[[ DATA TO EXAMINE, beginning ]]

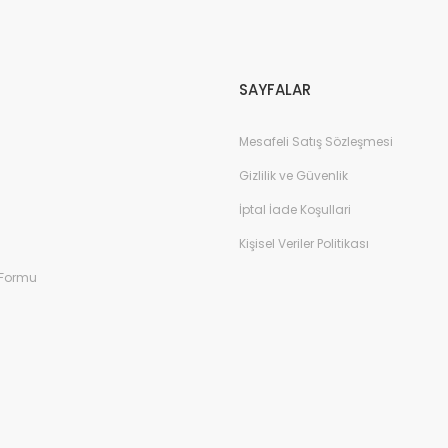
Gönder
SAYFALAR
Mesafeli Satış Sözleşmesi
Gizlilik ve Güvenlik
İptal İade Koşullari
Kişisel Veriler Politikası
 Formu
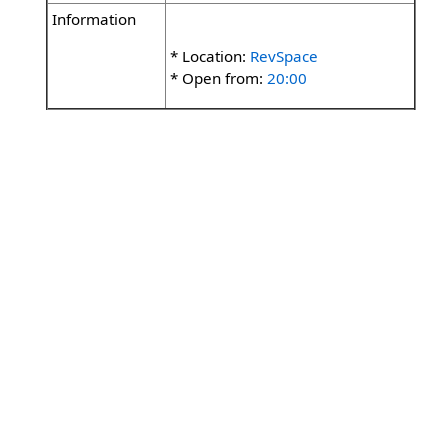
Information
* Location:
RevSpace
* Open from:
20:00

[[ DATA TO EXAMINE, end ]]

TASK TO CARRY OUT: Return the whole listing word for word, minus its pictures.

EXERCISE RESULT:
Gönder
SAYFALAR
Mesafeli Satış Sözleşmesi
Gizlilik ve Güvenlik
İptal İade Koşullari
Kişisel Veriler Politikası
 Formu
Information
* Location:
RevSpace
* Open from:
20:00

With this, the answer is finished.